Quito: Arriving, The Secret Garden and Spanish Lessons
Quito Travel Blog› entry 1 of 8 › view all entries
Its fair to say that we really didnt know what to expect when we first landed in Quito and its also fair to say that we underestimated the language barrier.
We arrived at our hostel, the now "very famous" Secret Garden (thanks to a little segment called the "Authors Choice" in the latest edition of Lonely Planet: Ecuador) situated in the heart of Quitos Old Town, at 11:30pm on a Thursday night and were greeted with a half drunk Ecuadorian guy who only spoke Spanish. After offering us a beer he proceeded to give us a detailed tour of the hostel by opening all of the dorm rooms, turning on the lights and having rather loud conversations which neither Anna or I had a clue about, all while most of the hostel was trying to sleep.
The next morning presented a totally different story. Most of the staff and guests at the hostel spoke English, we had managed to score one of the best dorm rooms and the hostel had a killer view from the terrace, which has also been fashioned into an alfresco restaurant, overlooking the whole of Quitos old town + a little bit more. The first task of the morning was to book ourselves into some Spanish Lessons - 40 hrs of them in fact....we would need every single one of them. Mission accomplished we grabbed some breakfast (so good!!) and checked out the layout of the hostel.
The Secret Garden Hostel (www.secretgardenquito.com) is located in Anteparra Street, right in the heart of Quitos "Old Town". It is owned and operated by an Ecuadorian-Australian couple, however they are currently developing a new hostel in the Cotopaxi region and therefore their time at the S.G. is limited. The day to day running of the hostel is left to a couple of managers (Brad and Rob), Ecuadorian staff who perform the cooking and cleaning, and a squad of volunteers from all over the world (check out the website if you are interested in volunteer opportunities).

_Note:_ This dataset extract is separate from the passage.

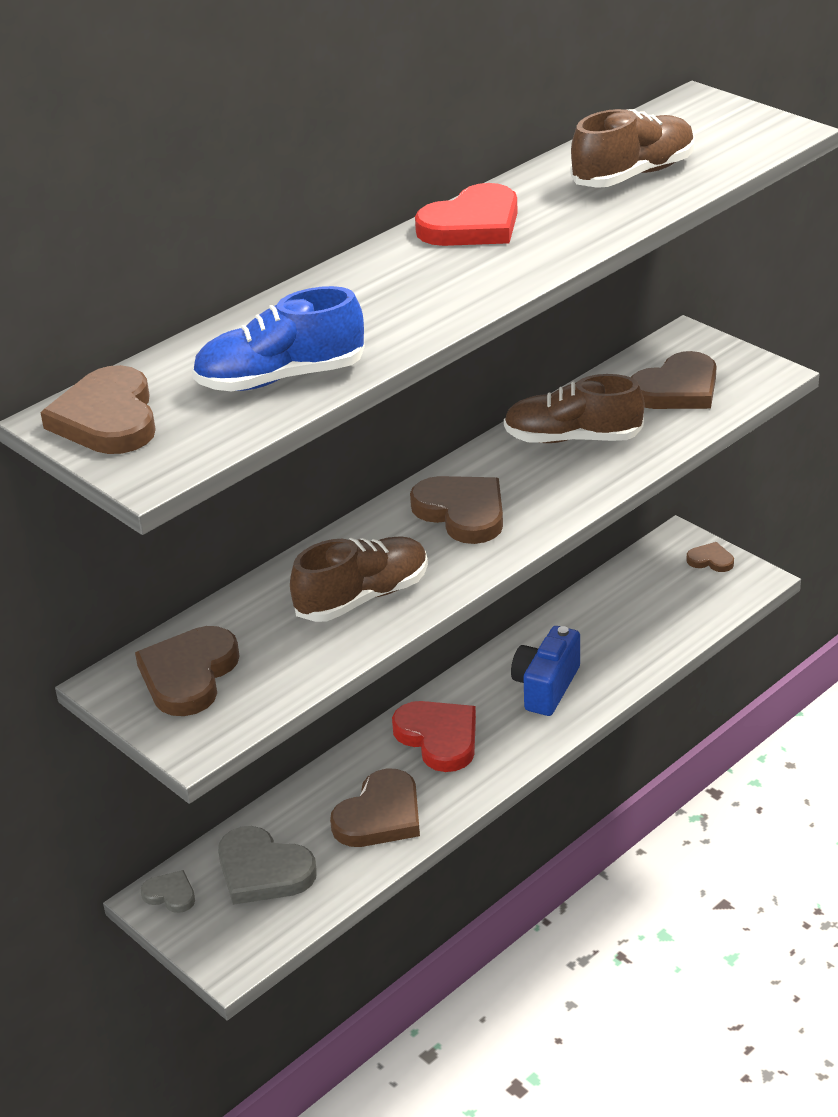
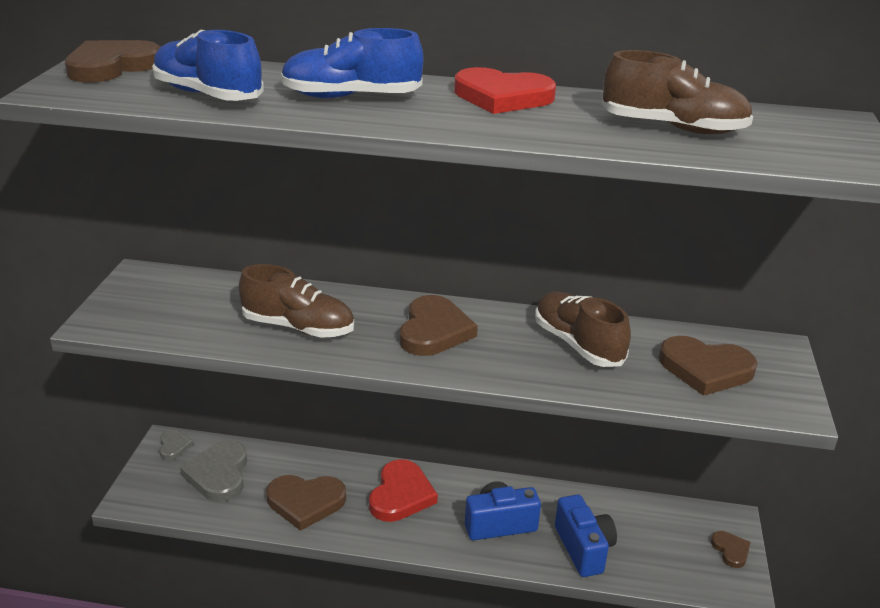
camera: 50 degrees right, 5 degrees down
(189, 675) = (164, 295): brown heart -> none
(381, 300) = (351, 97): none -> blue shoe
(627, 647) = (583, 548): none -> blue camera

The hostel has a number of dorm rooms ($6pp per night), private rooms (starting at $12 a night), internet, restaurant (serving breakfast and dinner) and laundry service, all spread over 5 floors (it is quite narrow).
On our first morning in Quito we ventured out for a look around the old town. It just so happened to be Easter Friday and it just so happens that the main religion in Quito is Catholicism which can mean only one thing....thousands and thousands of people lining the streets for an Easter procession. After being advised by a policeman (who seemed to make it his priority) to strap our back packs to our chest, Anna and I picked a spot on a corner and waited for the parade to come past. Now the last parade I went to was a christmas pageant in Latrobe with little kids and santa claus.
Following the first day, the remaining days of our first week in Quito consisted of exploring the city in the morning, Spanish lessons for 4 hours in the afternoon and dinner on the Terrace at night.
Then Spanish lessons in the afternoon. I would describe learning Spanish as incredibly frustrating, you think you have finally got a hold of it and then it flips a birdie at you and runs away as fast as it can flashing a moon in the process!! In the first week we took in so much information, we went from novice to a little better than novice (Anna faring much better than me) but its amazing how a little amount goes a long way. Suddenly we had more confidence eating out, catching buses etc etc.
A big shout out to Sandra (with whom Anna revised her French with) and the Aussie boys John and Brad, good luck with your volunteering adventure lads, it was awesome getting to know you!!